Catechol O-methyltransferase (COMT) plays a role in the metabolism of catecholamines and some other substances containing the catechol structure. COMT also inactivates L-dopa, which is used as a drug in the treatment of Parkinson's disease. COMT catalyzes the transfer of the methyl group from the coenzyme S-adenosyl-L-methionine (AdoMet) to one of the phenolic hydroxyl groups of a catechol or substituted catechols. The presence of magnesium ions is required for the catalysis. The reaction products are O-methylated catechol and S-adenosyl-L-homocysteine (AdoHcy). COMT occurs in two forms, soluble and membrane-bound, the latter having a 50 amino-acids-long membrane anchor region.

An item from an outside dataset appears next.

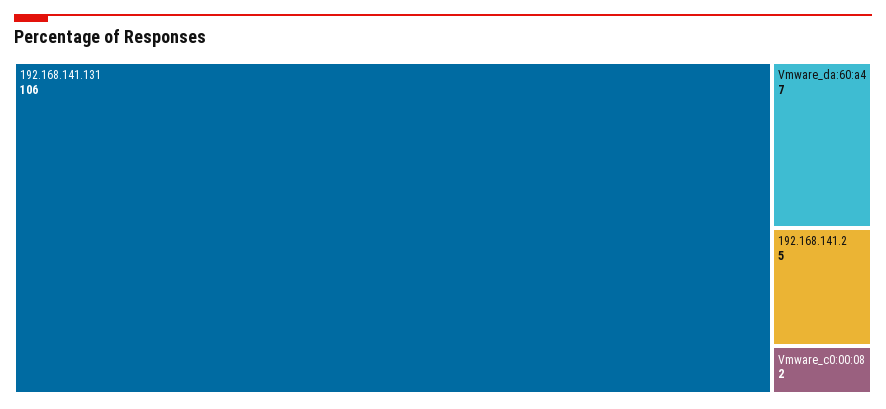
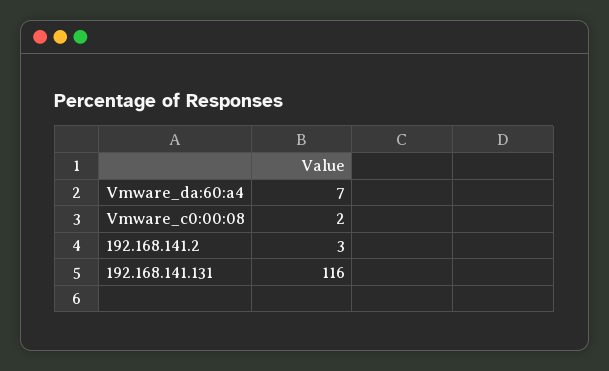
192.168.141.131: 106 -> 116
192.168.141.2: 5 -> 3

The membrane-bound COMT has about 10 times lower Km value than soluble COMT, but at saturating substrate concentrations, the catalytic number of both enzyme forms is similar. At low concentrations, catecholamines are methylated more efficiently by membrane-bound COMT. The active site of COMT consists of the AdoMet-binding domain and the catalytic site. The catalytic site is formed by a few amino acids that are important for substrate binding and catalysis of the methylation reaction, and by the metal ion. The Mg²⁺ bound to the enzyme makes the hydroxyl groups of the catechol substrate more easily ionizable. In a vicinity of one hydroxyl from the bound substrate, there is a lysine residue, which accepts the proton of that moiety, and subsequently the methyl group is transferred from the AdoMet to the hydroxyl. The shallow groove in the active site of COMT allows the long side chains of inhibitors to reach the surface of the enzyme. The best inhibitors of COMT are nitrocatechols. Ionized molecules penetrate poorly the blood brain barrier. In clinical trials it has been shown that the beneficial effect on the L-dopa metabolism in the treatment of Parkinson's disease is reached with a peripheral COMT inhibitor such as entacapone.